Différentes études8 ont confirmé que les violences s’expliquent particulièrement par les mécanismes propres aux relations intergroupes plus que par des hypothèses de « déculturation » du public ou d’extension de la misère socio-économique conduisant à des phénomènes « cathartiques »9. L’ancienne théorie de la « frustration-agression » a également montré des faiblesses. On sait depuis les années 1960 (Bodin, 2002, p. 88) que les agresseurs sur les stades peuvent être souvent des grands connaisseurs du football et appartenir à un milieu aisé. Nos analyses des cas de violence en Rhône-Alpes montrent également que les acteurs impliqués sont aussi les dirigeants, les éducateurs sportifs, les joueurs et pas seulement les jeunes spectateurs issus de la classe ouvrière.

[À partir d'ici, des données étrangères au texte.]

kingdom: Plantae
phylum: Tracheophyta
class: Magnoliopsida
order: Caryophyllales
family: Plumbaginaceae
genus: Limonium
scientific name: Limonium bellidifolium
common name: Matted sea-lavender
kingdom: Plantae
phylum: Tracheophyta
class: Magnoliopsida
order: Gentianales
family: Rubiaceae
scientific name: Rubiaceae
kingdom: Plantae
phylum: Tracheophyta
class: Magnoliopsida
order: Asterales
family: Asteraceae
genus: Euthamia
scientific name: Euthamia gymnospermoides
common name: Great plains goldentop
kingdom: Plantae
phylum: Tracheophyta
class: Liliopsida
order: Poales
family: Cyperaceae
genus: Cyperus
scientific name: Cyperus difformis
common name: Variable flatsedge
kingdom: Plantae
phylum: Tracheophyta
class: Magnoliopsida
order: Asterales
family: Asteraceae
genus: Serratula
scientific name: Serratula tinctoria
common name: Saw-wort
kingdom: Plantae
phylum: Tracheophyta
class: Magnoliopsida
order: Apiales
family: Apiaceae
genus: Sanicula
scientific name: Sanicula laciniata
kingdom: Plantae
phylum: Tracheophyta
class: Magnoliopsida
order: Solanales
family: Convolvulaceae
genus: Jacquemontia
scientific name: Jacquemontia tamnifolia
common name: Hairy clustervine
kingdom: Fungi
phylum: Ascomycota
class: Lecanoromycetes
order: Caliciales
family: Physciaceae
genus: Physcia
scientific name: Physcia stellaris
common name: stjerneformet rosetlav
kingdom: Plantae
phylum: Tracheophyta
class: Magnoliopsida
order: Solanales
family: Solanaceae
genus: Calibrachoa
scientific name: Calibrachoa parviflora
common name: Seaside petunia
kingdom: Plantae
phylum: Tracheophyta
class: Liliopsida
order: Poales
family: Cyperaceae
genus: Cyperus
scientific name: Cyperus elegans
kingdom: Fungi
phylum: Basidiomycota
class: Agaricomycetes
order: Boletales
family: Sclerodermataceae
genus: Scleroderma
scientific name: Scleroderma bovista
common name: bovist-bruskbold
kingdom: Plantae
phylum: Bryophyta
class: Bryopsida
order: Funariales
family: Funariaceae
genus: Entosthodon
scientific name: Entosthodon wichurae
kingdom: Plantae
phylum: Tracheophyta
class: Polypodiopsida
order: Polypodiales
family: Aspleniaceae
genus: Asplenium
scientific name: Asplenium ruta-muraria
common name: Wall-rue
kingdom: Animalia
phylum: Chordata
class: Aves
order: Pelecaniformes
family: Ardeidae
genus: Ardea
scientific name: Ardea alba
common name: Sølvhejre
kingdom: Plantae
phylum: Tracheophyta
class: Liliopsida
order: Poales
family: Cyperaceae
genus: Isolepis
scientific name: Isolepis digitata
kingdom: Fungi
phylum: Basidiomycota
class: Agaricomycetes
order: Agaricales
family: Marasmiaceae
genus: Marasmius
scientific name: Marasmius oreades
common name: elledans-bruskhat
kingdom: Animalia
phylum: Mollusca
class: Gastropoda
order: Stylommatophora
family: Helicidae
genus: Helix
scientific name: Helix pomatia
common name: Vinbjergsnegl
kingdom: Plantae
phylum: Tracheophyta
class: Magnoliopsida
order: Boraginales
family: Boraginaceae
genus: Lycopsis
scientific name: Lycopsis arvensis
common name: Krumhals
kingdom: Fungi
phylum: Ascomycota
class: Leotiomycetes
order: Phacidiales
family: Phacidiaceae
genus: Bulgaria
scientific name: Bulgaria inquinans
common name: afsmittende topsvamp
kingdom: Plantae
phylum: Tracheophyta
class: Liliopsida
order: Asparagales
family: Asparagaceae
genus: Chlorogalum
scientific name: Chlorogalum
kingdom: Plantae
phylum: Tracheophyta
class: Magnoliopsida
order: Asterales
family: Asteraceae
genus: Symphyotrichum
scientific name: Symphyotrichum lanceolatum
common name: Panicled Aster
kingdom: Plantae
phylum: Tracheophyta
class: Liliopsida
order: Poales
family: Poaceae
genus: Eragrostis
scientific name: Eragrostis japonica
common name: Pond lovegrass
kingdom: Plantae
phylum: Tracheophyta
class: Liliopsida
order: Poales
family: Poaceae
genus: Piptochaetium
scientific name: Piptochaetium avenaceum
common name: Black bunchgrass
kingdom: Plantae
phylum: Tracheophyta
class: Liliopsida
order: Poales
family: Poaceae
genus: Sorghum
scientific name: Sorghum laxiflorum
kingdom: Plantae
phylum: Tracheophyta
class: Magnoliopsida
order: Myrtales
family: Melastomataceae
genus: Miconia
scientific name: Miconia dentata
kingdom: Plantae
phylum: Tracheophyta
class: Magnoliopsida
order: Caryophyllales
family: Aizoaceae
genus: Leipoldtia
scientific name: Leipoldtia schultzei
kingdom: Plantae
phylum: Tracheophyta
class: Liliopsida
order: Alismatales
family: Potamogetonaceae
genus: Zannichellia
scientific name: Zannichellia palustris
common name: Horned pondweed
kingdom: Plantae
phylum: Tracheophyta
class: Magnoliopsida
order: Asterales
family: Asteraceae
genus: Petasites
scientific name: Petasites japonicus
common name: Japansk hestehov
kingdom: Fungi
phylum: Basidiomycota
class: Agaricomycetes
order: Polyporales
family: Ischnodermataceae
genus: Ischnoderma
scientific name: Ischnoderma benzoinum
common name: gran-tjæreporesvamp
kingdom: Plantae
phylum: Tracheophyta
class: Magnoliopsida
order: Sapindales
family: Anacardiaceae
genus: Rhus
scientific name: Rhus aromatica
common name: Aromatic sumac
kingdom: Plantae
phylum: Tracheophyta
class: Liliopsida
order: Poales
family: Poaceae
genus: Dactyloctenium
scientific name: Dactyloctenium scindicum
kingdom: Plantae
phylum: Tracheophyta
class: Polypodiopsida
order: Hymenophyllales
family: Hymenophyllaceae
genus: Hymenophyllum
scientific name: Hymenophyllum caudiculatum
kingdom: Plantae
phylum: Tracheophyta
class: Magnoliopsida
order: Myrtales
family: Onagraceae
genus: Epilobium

Par ailleurs, il semble nécessaire de différencier, dans les analyses du phénomène, l’explication des facteurs qui causent localement la violence sur les stades, de la reprise par les médias et le personnel politique de ces problèmes. Ward (2002) souligne que ce dernier aspect conduit souvent à des réactions du type « il faut faire quelque chose » sans prendre en compte des analyses suffisantes de l’origine des actes violents. Aussi, sont ainsi plaquées des explications stéréotypées sur les comportements des « jeunes issus de l’immigration », par exemple, et mises en œuvre des décisions dont la pertinence est loin d’être évidente : le fait de créer une ségrégation entre les équipes de supporteurs en les séparant nettement entre différentes zones du stade, par exemple, rend en fait encore plus saillantes les différentiations intergroupes et donc augmente les risques d’agression.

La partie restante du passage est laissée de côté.